Il messaggio è chiaro: l’ex regina di ChatGPT e Dall-E non è in pensione anticipata, anzi. La frase postata su X ha il tono di chi non chiede permesso per entrare nella stanza: “Stiamo costruendo un’AI multimodale che interagisce come fai tu con il mondo – conversando, guardando, collaborando in quel modo disordinato e umano che è la realtà”. È quasi poesia industriale, un misto di ambizione tecnica e marketing spregiudicato. La ciliegina? Promette un primo prodotto nei prossimi mesi, con “una significativa componente open-source” utile a ricercatori e startup per sviluppare modelli personalizzati.
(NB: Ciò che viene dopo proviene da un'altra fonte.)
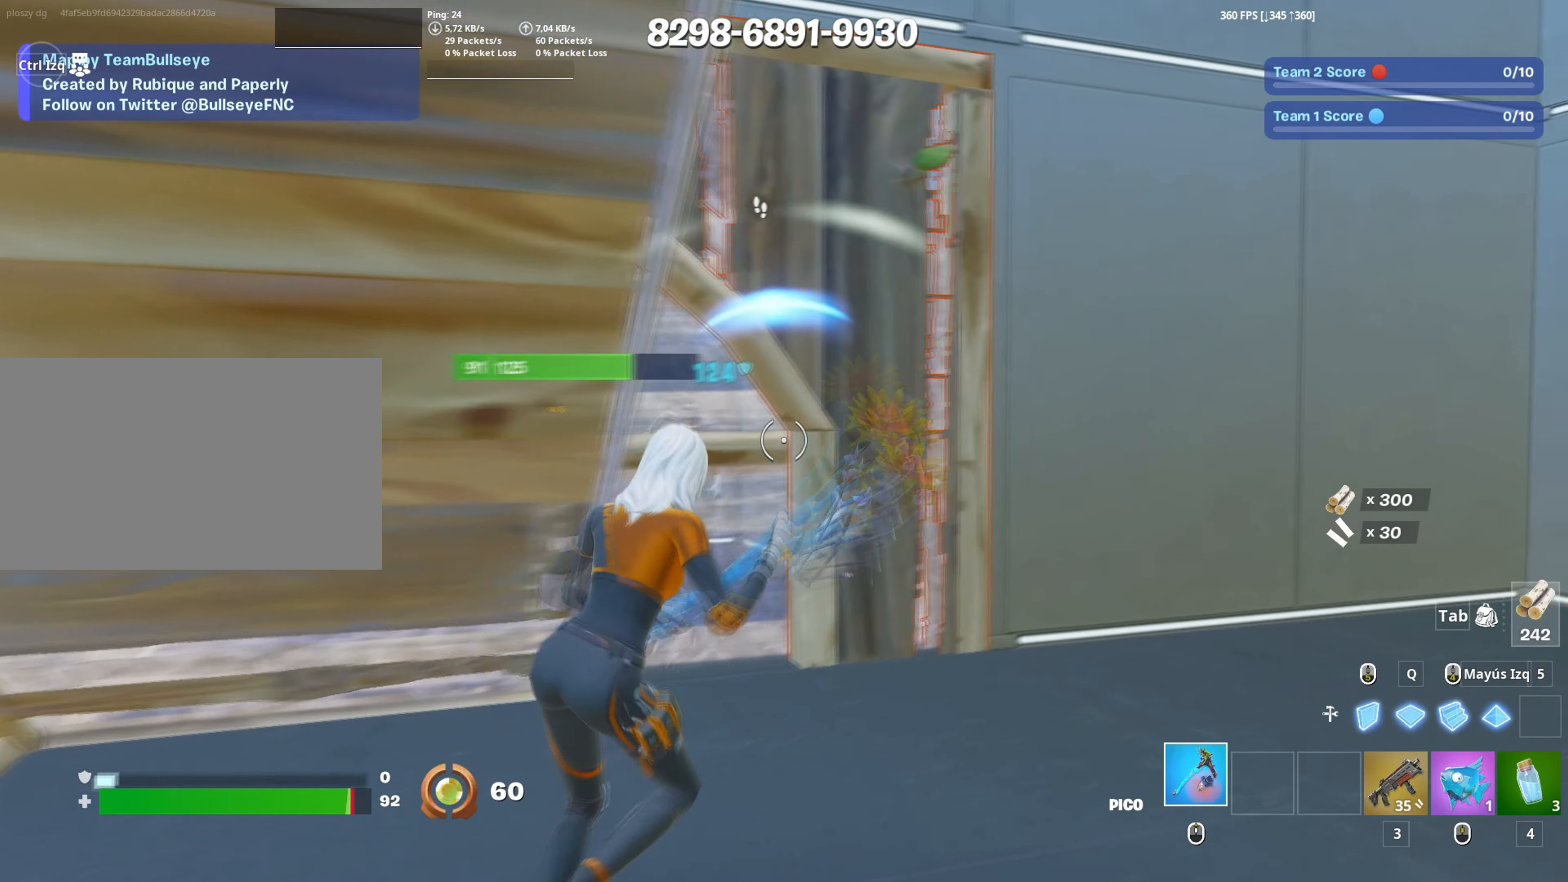
{"keys": [], "mouse": [], "events": [[133, "d", "up"], [217, "w", "up"], [450, "a", "down"], [500, "a", "up"], [500, "mouse_left", "up"]]}
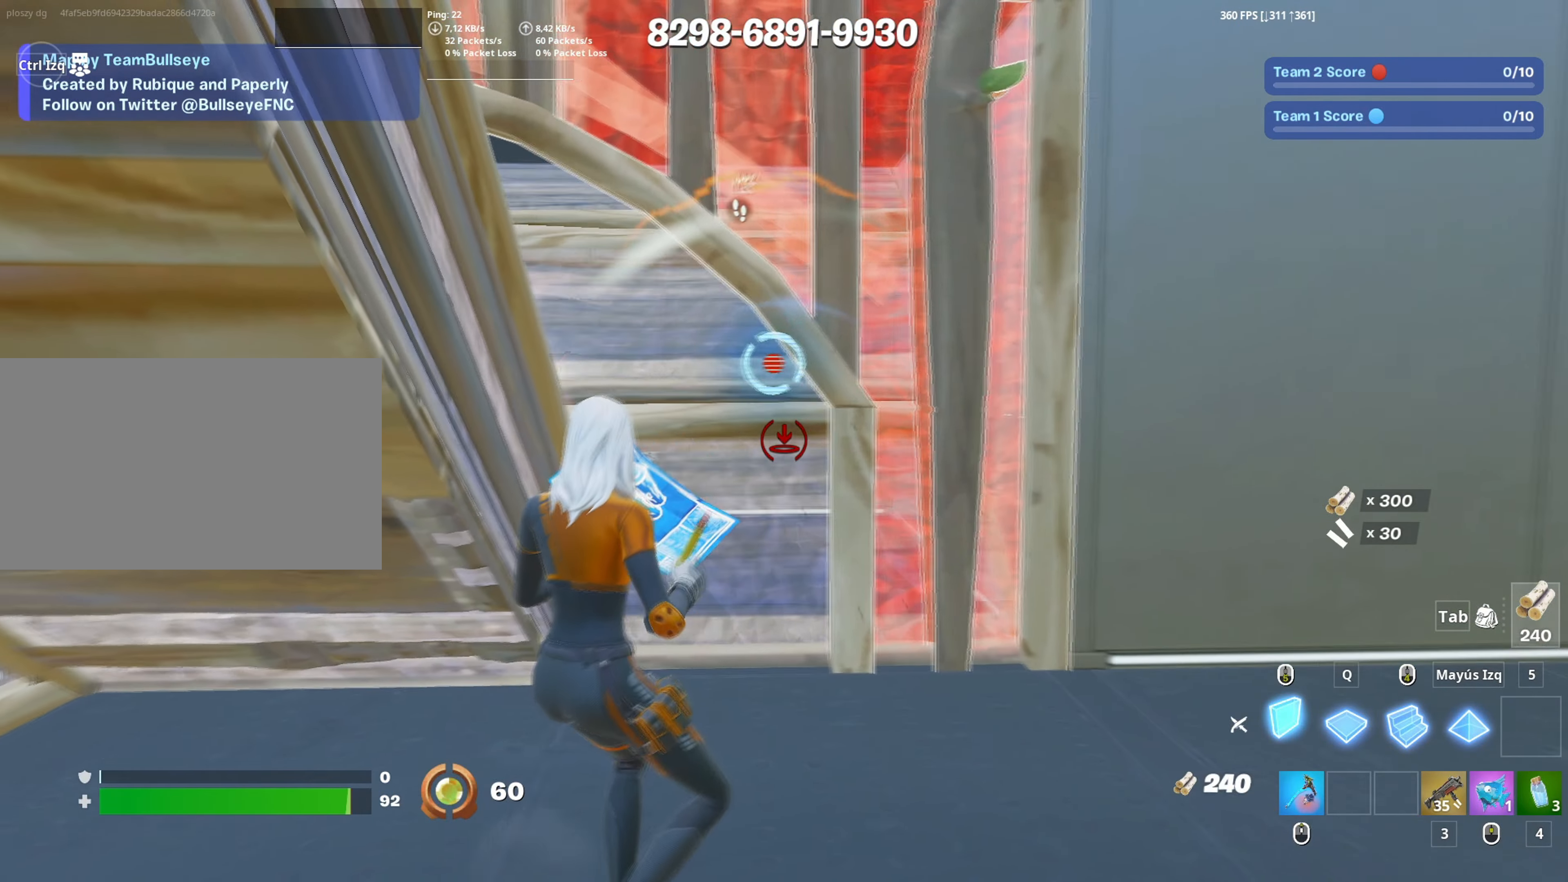
{"keys": ["d"], "mouse": ["left"], "events": [[50, "a", "down"], [100, "mouse_wheel", "down"], [183, "mouse_wheel", "up"], [183, "w", "down"], [233, "d", "down"], [283, "a", "up"], [333, "w", "up"], [467, "mouse_left", "down"]]}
Tradotto per i non addetti: un’infrastruttura da cui potrebbe nascere un nuovo standard per la prossima generazione di intelligenze artificiali.
Per chi pensa che si tratti solo di chiacchiere, basta scorrere i nomi dei cofondatori per capire che qui si gioca una partita pesante. John Schulman, Barrett Zoph, Lilian Weng, Andrew Tulloch, Luke Metz – non sono semplici ex OpenAI, sono i progettisti di ciò che oggi consideriamo il cuore pulsante dell’AI moderna. Gente che ha scritto codice mentre il mondo ancora pensava che il deep learning fosse un vezzo accademico. La stessa Murati, ricordiamolo, è stata la regista di ChatGPT, Dall-E, Codex e Sora. Prima ancora, ha lavorato in Tesla sul Model X, il che significa che il suo curriculum parla di hardware, software e di quella sottile capacità di trasformare ingegneria in storytelling da miliardi.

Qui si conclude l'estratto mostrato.